This document will describe the architectural design of an Interoperability Layer for use within the OpenHIE project. it describes the key components that should make up an interoperability layer and how this relates to the other service that fall under OpenHIE.

The interoperability layer considers of 2 separate sets of components:

  1. The core (thin proxy) component
  2. Orchestrators and adapter services

Together these 2 sets of components make up an interoperability layer. These can be seen in the diagram below. In the following section we will describe each of these in more details.

 

The core (thin proxy) component

This component can be through of as the entry point into the HIE. In provides some common mundane services so that other domain services don't have to implement these. This component basically just acts as a web service proxy while performing some additional functions on the incoming requests. The functions that this component should perform are as follow:

  • Each message that is received from a client should be logged (stored in its entirely with metadata) and audited (store key information about that transaction and who ran it).
  • Authentication and authorization services for the transaction within the HIE should be handled here.
  • Displaying and monitoring errors that occur between the services, making use of the logging function to do this.
  • A routing mechanism that routes request received to the correct upstream service.
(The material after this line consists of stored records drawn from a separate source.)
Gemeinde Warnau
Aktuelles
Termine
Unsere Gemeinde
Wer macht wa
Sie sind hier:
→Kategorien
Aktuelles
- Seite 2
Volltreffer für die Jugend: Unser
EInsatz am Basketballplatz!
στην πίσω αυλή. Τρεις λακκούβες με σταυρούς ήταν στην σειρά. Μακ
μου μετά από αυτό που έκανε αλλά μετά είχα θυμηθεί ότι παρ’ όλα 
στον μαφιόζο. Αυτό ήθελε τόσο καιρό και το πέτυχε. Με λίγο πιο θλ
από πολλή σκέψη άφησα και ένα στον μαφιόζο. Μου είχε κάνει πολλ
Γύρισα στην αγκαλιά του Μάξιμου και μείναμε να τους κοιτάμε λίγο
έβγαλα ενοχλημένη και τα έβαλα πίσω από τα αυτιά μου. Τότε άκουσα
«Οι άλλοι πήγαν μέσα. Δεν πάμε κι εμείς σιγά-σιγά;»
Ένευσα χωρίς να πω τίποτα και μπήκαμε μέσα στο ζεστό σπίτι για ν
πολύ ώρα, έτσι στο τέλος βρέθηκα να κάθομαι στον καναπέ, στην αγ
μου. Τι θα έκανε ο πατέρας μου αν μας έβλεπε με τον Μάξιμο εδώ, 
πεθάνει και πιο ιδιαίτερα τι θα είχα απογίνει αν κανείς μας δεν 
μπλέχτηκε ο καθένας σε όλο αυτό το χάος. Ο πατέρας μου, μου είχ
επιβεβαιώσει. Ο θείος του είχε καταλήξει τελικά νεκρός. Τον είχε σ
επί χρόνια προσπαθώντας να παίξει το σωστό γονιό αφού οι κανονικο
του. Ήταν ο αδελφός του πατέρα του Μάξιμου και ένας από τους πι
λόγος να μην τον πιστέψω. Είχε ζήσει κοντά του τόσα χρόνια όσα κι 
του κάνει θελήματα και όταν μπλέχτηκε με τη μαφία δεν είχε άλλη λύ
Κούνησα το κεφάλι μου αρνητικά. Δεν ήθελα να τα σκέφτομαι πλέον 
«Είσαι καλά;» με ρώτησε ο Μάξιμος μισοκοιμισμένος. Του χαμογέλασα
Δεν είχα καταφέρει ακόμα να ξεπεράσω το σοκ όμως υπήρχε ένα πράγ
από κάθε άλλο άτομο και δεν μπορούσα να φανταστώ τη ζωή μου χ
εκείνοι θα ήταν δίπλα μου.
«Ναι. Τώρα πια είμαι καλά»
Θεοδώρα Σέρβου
The orchestrators and adapter services

This set of components provides services that manipulate the request that are sent to them. They are often implementation specific so they will change as the use cases that the HIE supports change. Each of these components are separate services that perform a specific function following the micro services pattern (http://yobriefca.se/blog/2013/04/29/micro-service-architecture/). There are 2 major types of these services:

  1. Orchestrators - This service type enables a business process to be executed, this normally involved one or more additional service being invoked to process the required transaction.
  2. Adapters – This service type adapts a incoming request to a form that the intended recipient of the request can understand.